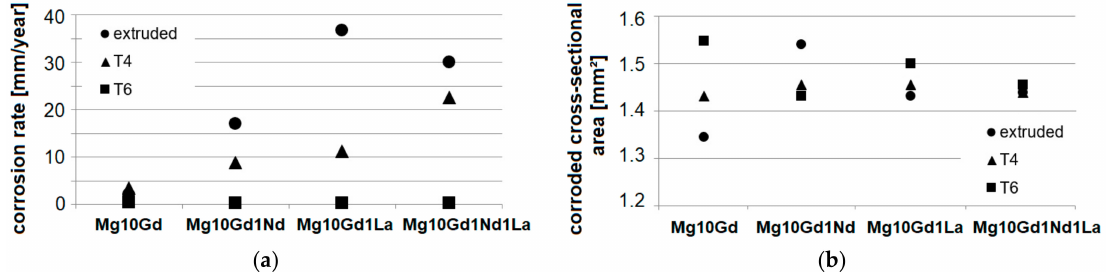
Figure 13. Corrosion rate and corroded area influenced by alloy and material condition: ( a ) corrosion rate by immersion, and ( b ) corroded area by polarization.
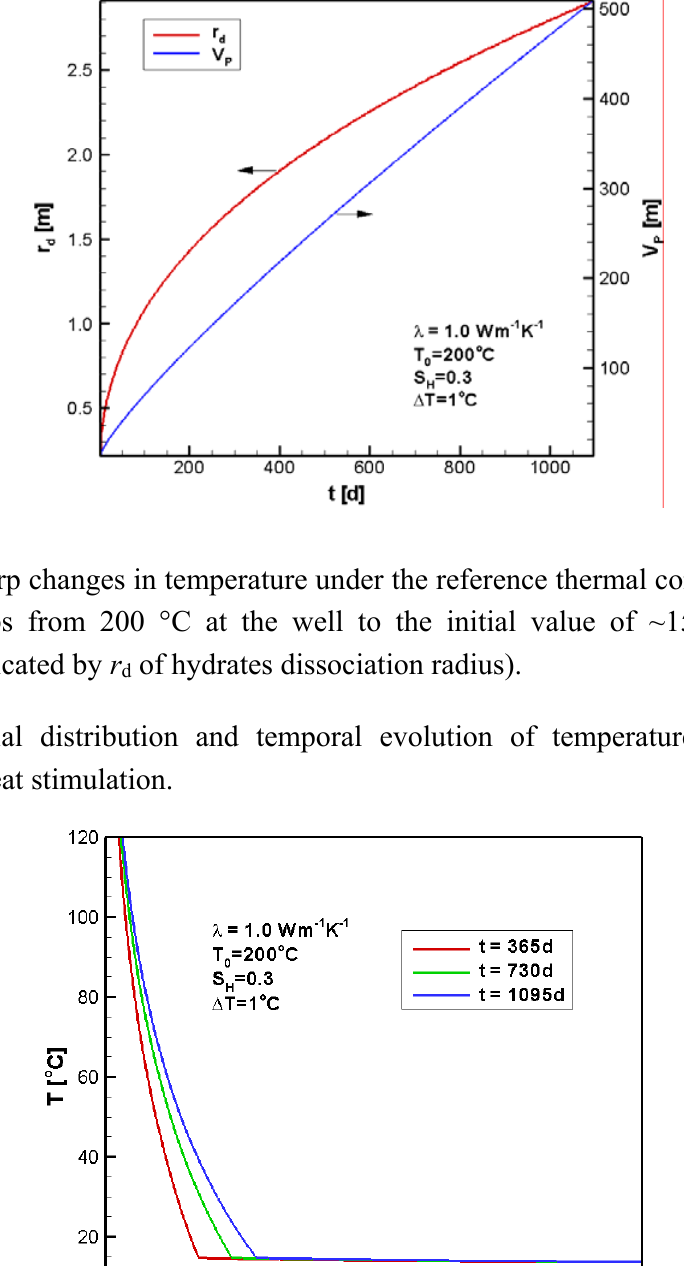
and cumulative gas production V d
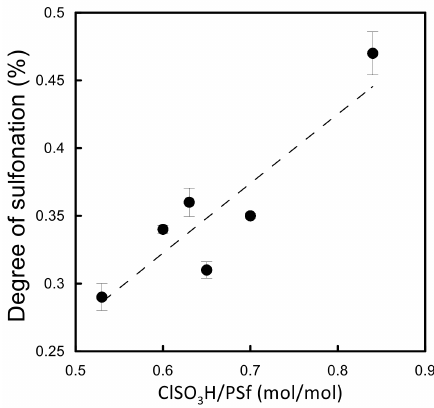
Figure 7. Relation between the reagent ratios and sulfonation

^^^^^^^^^^^^^^^^

- **Try it**
Set down the complete material exactly, but do not include the images.

- **Exercise response**
Figure 13. Corrosion rate and corroded area influenced by alloy and material condition: ( a ) corrosion rate by immersion, and ( b ) corroded area by polarization.
and cumulative gas production V d
Figure 7. Relation between the reagent ratios and sulfonation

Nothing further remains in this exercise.